I have encountered interest, fascination, but intense discomfort with the way I have used Red and Blue archetypes. I have employed them, knowing them to be reductive, because I think they serve a useful purpose: in a population as sprawling and inchoate as America's, large trends are difficult to find. The Red/Blue binary has already, very demonstrably, manifested in the context of Presidential elections. As such, it seems like fair game to me, especially taken out of the realm of the sociological and into the realm of the metaphysical. Nevertheless, I understand that bifurcating America (murdering it to dissect, in Wordsworth's terms) leaves me open to accusations of intellectual naivete, hypocrisy, and narrowness. At this point, I have a double response: that these accusations would be (and are) true to a certain extent, but that the archetypes are both visible and viable enough that I will continue to use them.

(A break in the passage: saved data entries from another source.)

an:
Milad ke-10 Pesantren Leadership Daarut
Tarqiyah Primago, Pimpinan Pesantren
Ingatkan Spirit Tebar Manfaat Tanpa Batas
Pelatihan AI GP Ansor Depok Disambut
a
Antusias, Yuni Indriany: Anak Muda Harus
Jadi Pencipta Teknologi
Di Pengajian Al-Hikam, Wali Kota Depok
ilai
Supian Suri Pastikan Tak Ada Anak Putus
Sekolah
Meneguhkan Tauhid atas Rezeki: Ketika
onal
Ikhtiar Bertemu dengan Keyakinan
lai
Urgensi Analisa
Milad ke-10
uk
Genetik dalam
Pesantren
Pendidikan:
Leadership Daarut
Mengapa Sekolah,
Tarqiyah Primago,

The narrow nature of these archetypes will be a weakness, perhaps an Achilles' heel, of this discourse, but will allow me to do what I want. To get around "America," we have to know what "America" is; in a nation of two-hundred fifty million, this is no easy task. Red/Blue is both limited and limiting, but if one wants to work on a broad canvas, broad strokes are often necessary. To bring this roundabout: my teleological vision, not just of this project but of the Net in general, is to create subjects who actually know what they mean when they call themselves "Americans." I have been stunned that not one person I have asked has had any kind of definition of what being "American" constitutes. The project is leading down the vista of Internet possibility to the vista of American possibility; hopefully, it is already beginning to do so.